Task: This exercise calls for a copy of every line in the listing below that carries the word "down".

Data for analysis:
..........
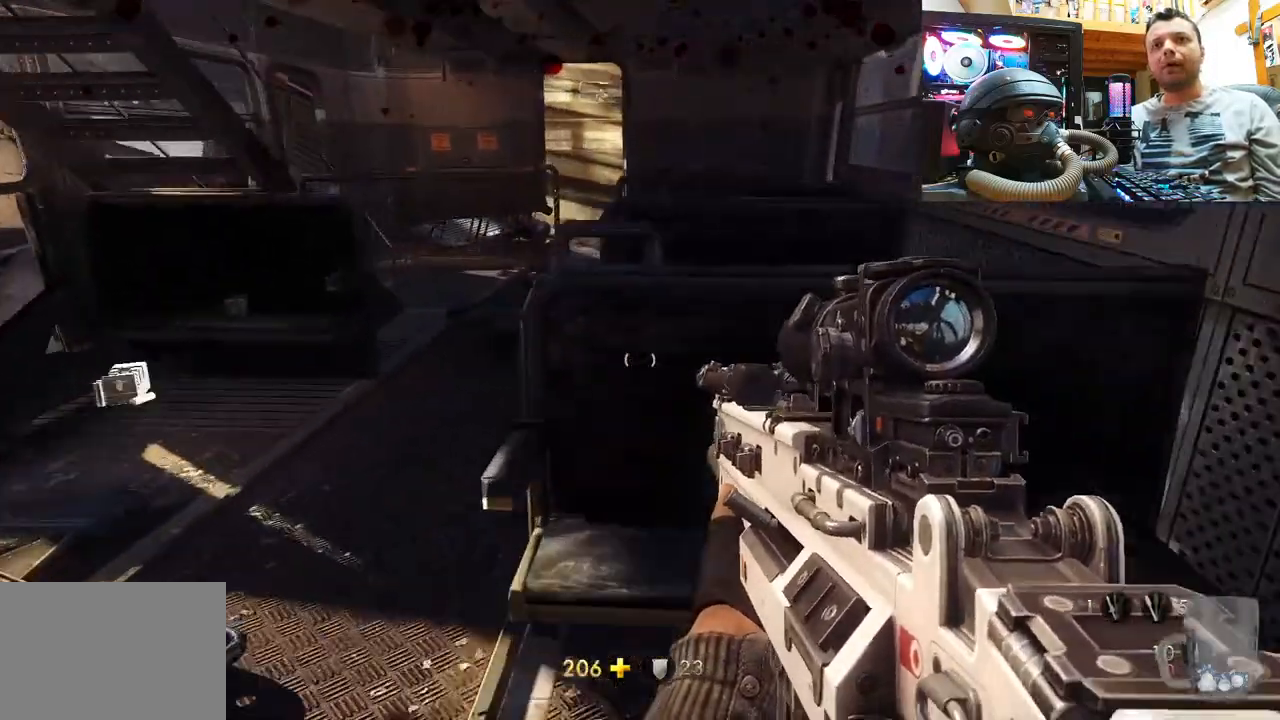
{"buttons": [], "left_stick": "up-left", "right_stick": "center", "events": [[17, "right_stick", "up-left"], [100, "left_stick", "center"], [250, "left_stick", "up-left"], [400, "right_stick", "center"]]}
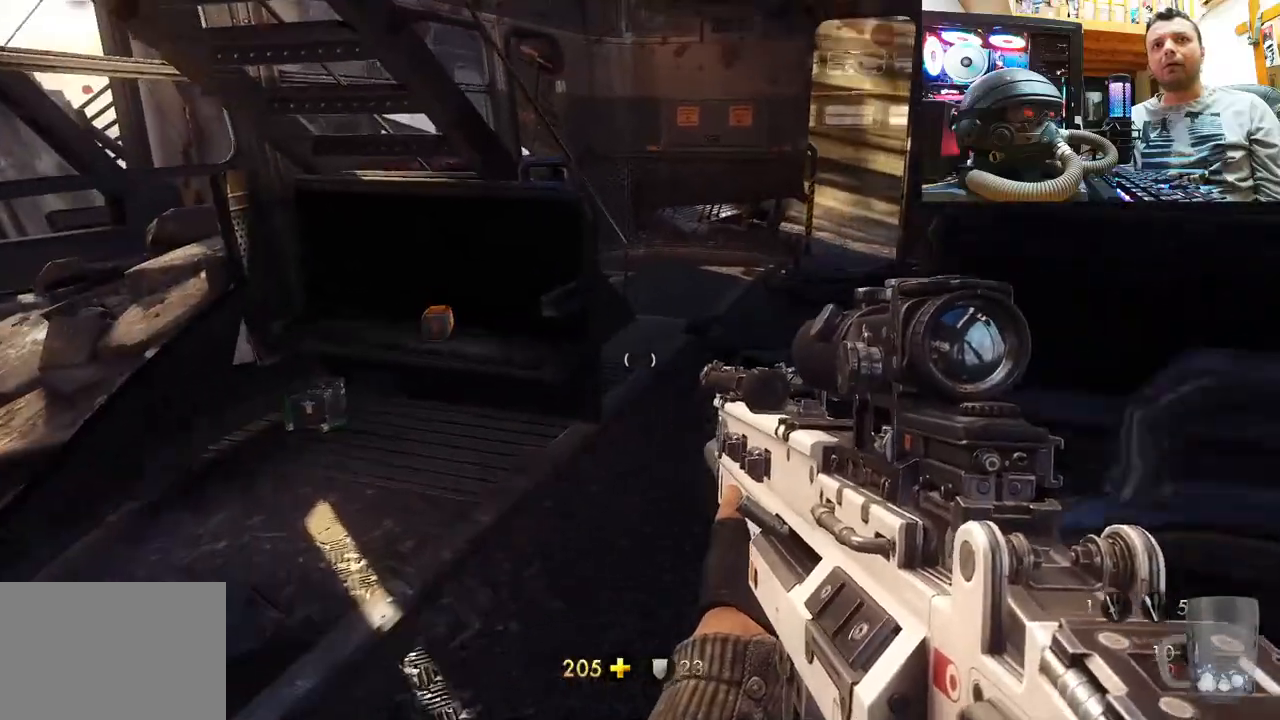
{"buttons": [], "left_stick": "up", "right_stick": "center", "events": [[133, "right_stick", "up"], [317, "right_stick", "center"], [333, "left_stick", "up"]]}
..........
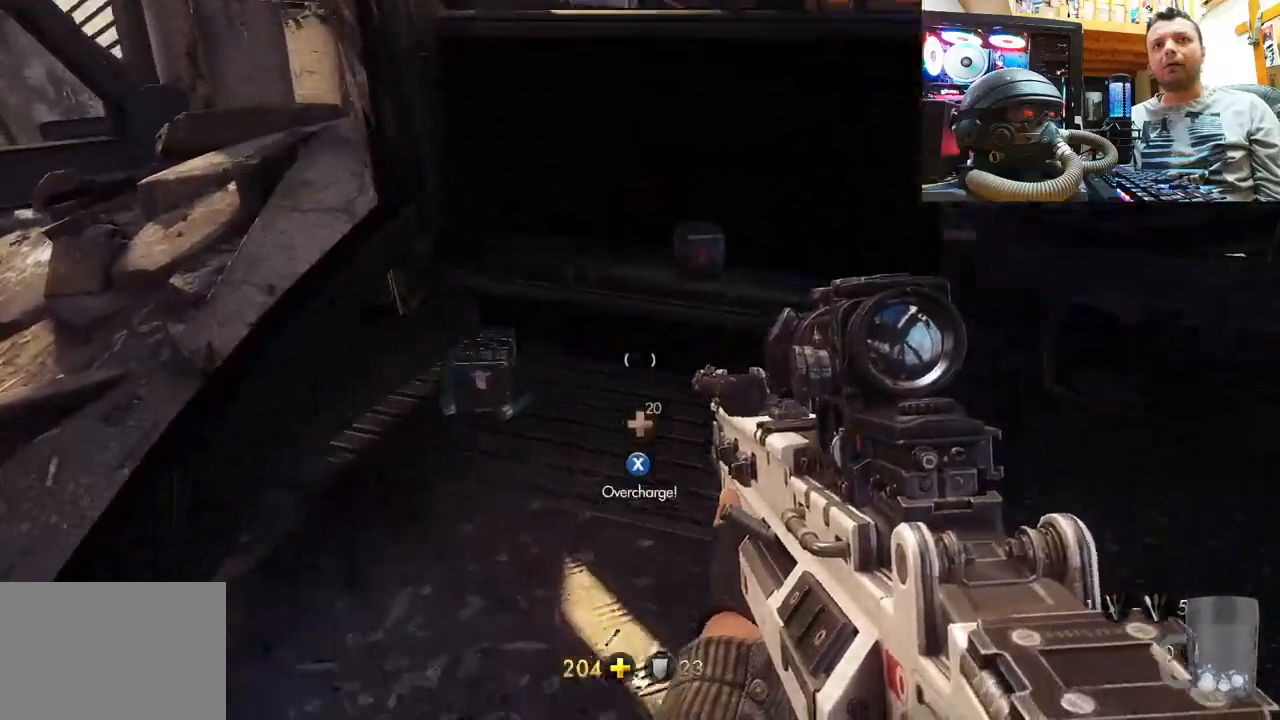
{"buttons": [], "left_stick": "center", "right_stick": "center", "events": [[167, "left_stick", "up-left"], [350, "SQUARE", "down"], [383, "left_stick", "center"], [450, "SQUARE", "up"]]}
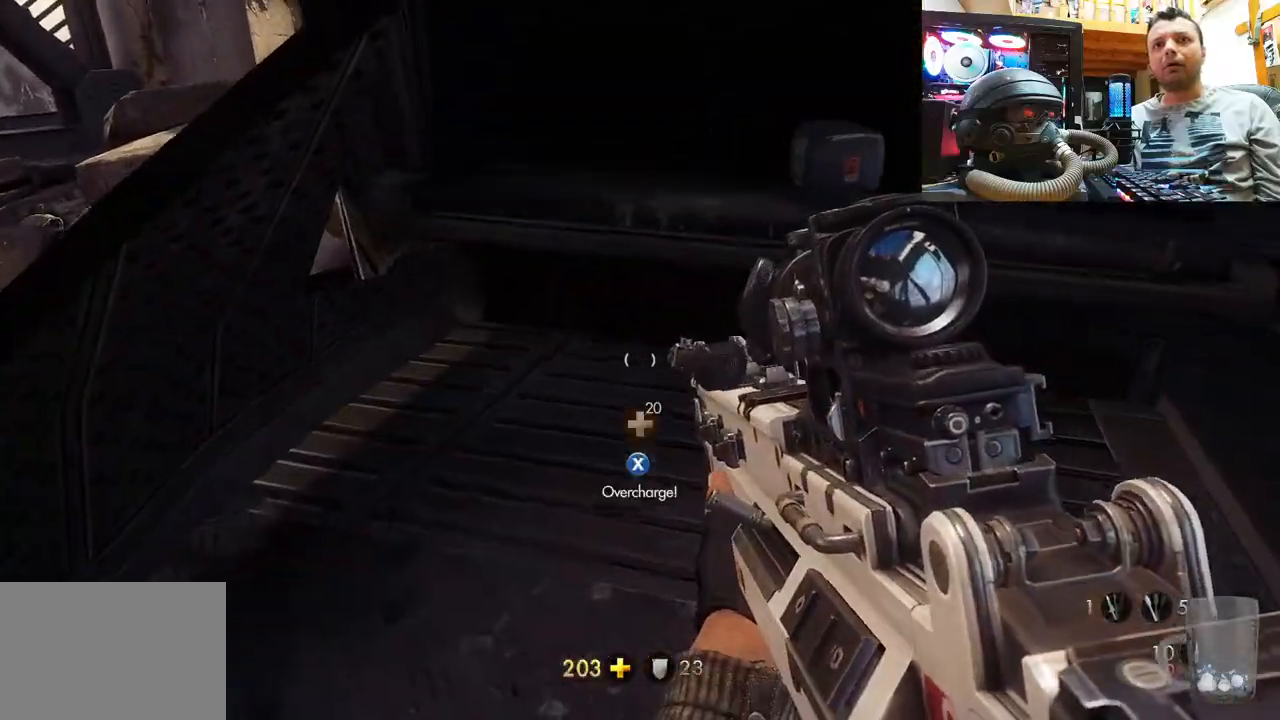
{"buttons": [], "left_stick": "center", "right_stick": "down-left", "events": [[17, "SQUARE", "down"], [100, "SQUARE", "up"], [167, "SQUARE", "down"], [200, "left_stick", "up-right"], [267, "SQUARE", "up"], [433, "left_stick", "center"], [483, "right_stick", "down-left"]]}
..........
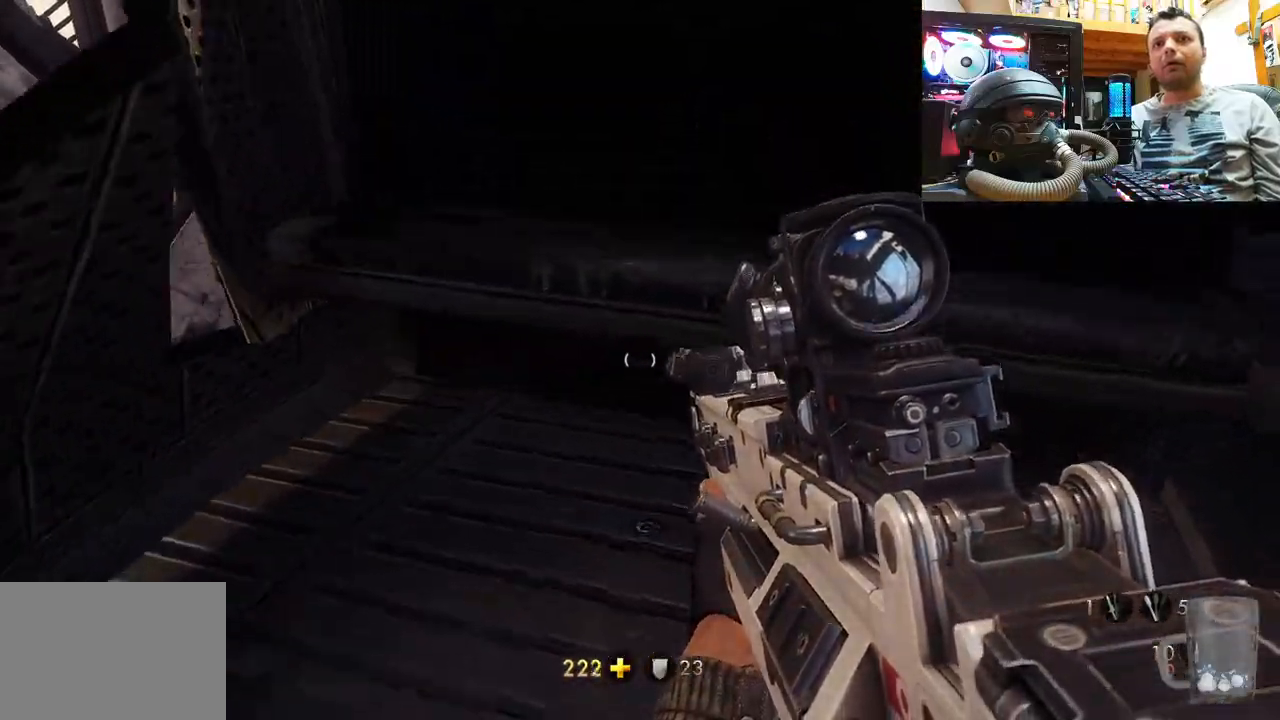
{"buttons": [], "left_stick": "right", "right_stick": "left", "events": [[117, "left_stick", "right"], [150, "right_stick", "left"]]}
..........
Answer space:
{"buttons": [], "left_stick": "center", "right_stick": "center", "events": [[167, "left_stick", "up-left"], [350, "SQUARE", "down"], [383, "left_stick", "center"], [450, "SQUARE", "up"]]}
{"buttons": [], "left_stick": "center", "right_stick": "down-left", "events": [[17, "SQUARE", "down"], [100, "SQUARE", "up"], [167, "SQUARE", "down"], [200, "left_stick", "up-right"], [267, "SQUARE", "up"], [433, "left_stick", "center"], [483, "right_stick", "down-left"]]}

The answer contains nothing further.